Construction initiale XVIe siècle (≈ 1650)
Période de construction de l'immeuble et de la tour.
25 février 1928
Inscription aux Monuments Historiques
Inscription aux Monuments Historiques 25 février 1928 (≈ 1928)
Protection de la tourelle et de sa porte.
Aujourd'hui
Aujourd'hui
Aujourd'hui Aujourd'hui (≈ 2025)
Position de référence.
Patrimoine classé
La tourelle d'escalier avec porte du XVIe siècle dite Tour de Jeanne d'Arc (cad. AM 39) : inscription par arrêté du 25 février 1928
Personnages clés
Information non disponible - Aucun personnage cité
Le texte source ne mentionne aucun individu lié.
Origine et histoire
La tour de Jeanne d'Arc est un élément architectural intégré à un immeuble de la Renaissance situé à Sancoins, dans le département du Cher. Ce monument se distingue par sa façade sur cour, ornée de baies à meneaux, traverses et moulures caractéristiques du XVIe siècle. La tour, qui renferme un escalier en pierre à emmarchement droit, était à l'origine plus haute, mais a été dérasée ultérieurement, perdant sa structure primitive au profit d'une toiture hexagonale actuelle. Son nom évoque Jeanne d'Arc, bien que le texte source ne précise pas de lien historique direct avec la figure emblématique.
La façade conserve des détails sculptés, comme un petit encorbellement représentant un personnage non identifié, ainsi que des pilastres aux angles de la tour. À l'origine, cette dernière dominait les toitures de l'hôtel adjacent, soulignant son rôle à la fois esthétique et fonctionnel dans l'ensemble architectural. Un escalier de cave, accessible depuis la tour, complète cet aménagement. L'édifice a été partiellement protégé par un arrêté d'inscription au titre des Monuments Historiques en 1928, couvrant spécifiquement la tourelle et sa porte du XVIe siècle.
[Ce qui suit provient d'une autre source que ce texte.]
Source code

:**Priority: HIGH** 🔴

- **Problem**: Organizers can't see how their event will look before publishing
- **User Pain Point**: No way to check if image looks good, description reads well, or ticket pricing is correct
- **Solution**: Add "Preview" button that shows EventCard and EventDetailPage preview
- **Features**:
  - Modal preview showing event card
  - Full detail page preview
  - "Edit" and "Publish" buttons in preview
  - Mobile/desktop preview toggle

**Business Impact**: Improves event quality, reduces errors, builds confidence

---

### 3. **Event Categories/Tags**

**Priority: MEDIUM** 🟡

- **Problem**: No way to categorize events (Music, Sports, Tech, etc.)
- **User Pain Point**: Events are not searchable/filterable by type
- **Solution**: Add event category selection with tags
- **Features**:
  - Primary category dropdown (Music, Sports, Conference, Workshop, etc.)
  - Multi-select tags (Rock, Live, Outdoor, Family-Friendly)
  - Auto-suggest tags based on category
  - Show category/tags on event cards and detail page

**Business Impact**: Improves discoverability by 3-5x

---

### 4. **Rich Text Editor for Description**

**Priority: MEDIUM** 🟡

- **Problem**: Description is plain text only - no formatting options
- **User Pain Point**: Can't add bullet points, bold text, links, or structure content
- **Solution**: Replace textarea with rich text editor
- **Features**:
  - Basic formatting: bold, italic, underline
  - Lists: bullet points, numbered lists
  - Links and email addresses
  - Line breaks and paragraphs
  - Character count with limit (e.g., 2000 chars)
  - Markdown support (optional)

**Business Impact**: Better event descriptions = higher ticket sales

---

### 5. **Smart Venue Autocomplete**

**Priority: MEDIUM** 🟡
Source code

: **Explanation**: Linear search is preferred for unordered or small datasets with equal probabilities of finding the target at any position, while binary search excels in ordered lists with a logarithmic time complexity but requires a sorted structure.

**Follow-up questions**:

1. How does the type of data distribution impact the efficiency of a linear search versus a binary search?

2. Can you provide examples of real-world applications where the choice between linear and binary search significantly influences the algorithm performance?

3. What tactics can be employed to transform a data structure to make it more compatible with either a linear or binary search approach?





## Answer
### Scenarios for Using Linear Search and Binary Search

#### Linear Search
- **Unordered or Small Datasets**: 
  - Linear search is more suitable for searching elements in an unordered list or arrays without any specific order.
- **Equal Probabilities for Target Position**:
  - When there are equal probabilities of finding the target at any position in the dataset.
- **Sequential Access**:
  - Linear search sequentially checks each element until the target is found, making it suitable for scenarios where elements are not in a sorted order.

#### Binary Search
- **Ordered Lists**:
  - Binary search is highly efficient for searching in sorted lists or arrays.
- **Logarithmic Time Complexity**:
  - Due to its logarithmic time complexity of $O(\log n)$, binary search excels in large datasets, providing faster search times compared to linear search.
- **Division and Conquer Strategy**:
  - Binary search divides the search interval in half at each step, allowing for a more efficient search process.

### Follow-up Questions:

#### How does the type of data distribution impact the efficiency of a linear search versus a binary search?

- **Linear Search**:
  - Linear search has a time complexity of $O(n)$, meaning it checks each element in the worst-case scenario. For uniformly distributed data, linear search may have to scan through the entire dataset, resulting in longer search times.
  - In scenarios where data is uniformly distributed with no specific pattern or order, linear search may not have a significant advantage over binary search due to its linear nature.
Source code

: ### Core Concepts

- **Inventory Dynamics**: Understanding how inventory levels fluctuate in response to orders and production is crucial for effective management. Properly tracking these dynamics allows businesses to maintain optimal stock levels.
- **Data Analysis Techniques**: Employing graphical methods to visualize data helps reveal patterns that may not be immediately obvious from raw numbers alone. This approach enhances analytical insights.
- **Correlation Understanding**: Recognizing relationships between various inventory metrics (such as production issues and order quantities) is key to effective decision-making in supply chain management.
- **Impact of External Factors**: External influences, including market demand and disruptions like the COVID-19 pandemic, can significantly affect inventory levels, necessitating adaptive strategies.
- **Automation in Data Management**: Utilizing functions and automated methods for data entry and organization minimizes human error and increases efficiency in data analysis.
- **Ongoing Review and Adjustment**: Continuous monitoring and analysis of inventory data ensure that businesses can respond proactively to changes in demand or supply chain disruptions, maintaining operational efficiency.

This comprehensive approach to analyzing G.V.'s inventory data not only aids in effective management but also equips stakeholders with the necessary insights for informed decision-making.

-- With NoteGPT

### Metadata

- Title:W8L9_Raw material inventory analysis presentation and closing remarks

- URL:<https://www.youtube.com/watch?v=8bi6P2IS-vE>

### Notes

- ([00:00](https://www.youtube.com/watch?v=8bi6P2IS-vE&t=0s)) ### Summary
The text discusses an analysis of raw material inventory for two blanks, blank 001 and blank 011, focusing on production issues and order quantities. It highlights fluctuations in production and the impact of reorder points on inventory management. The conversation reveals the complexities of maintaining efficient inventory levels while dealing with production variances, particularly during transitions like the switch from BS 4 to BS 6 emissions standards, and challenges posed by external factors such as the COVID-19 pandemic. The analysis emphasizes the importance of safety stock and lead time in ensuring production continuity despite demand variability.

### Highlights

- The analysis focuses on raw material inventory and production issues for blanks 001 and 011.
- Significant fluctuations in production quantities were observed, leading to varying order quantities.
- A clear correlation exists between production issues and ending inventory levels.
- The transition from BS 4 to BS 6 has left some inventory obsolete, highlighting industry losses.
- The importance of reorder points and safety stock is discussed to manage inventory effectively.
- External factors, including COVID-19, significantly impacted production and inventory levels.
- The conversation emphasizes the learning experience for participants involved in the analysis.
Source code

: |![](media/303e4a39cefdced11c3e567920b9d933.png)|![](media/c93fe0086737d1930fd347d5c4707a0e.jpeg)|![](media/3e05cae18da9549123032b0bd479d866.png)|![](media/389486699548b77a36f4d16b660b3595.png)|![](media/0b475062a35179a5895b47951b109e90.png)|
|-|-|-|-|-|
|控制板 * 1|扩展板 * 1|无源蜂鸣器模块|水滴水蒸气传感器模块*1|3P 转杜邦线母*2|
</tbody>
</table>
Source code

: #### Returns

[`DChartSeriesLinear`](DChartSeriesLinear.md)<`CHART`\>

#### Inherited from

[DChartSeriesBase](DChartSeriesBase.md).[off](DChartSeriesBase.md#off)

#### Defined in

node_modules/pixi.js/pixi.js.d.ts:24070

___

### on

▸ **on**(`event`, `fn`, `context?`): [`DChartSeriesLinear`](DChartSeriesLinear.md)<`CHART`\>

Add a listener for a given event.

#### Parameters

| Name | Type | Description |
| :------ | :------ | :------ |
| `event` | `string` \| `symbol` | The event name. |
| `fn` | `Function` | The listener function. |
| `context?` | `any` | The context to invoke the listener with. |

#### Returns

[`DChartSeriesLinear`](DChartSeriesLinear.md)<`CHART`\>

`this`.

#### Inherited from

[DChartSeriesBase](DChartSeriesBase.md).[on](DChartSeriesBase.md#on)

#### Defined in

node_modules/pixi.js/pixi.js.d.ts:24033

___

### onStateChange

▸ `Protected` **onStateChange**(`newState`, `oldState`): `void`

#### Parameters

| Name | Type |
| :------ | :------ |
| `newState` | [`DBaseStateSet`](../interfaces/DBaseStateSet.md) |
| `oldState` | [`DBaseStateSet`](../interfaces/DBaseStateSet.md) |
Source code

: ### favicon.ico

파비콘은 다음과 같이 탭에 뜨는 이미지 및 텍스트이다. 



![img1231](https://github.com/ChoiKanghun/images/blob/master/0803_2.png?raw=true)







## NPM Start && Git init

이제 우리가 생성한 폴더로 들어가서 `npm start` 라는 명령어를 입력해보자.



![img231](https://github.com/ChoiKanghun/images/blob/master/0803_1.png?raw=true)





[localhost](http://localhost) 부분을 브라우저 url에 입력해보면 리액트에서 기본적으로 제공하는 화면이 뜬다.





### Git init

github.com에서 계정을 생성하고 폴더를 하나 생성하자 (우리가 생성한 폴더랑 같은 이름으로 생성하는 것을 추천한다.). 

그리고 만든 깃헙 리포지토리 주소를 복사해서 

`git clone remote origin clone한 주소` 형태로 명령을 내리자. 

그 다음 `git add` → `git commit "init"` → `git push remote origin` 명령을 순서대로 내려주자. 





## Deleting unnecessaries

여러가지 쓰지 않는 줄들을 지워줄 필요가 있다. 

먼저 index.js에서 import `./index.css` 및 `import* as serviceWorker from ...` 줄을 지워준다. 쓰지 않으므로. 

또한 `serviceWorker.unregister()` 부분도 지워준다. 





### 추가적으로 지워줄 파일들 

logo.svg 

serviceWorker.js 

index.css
Le monument illustre l'architecture civile de la Renaissance en Berry, région historique du Centre-Val de Loire. Les baies à meneaux et les moulures de la façade reflètent l'influence des styles italiens et locaux, tandis que la tour, bien que modifiée, témoigne des techniques de construction de l'époque. Son état actuel résulte d'adaptations postérieures, comme la réduction de sa hauteur, fréquente pour les édifices urbains transformés au fil des siècles. Aucune mention n'est faite d'un usage militaire ou d'une fonction autre que résidentielle et circulaire (escalier).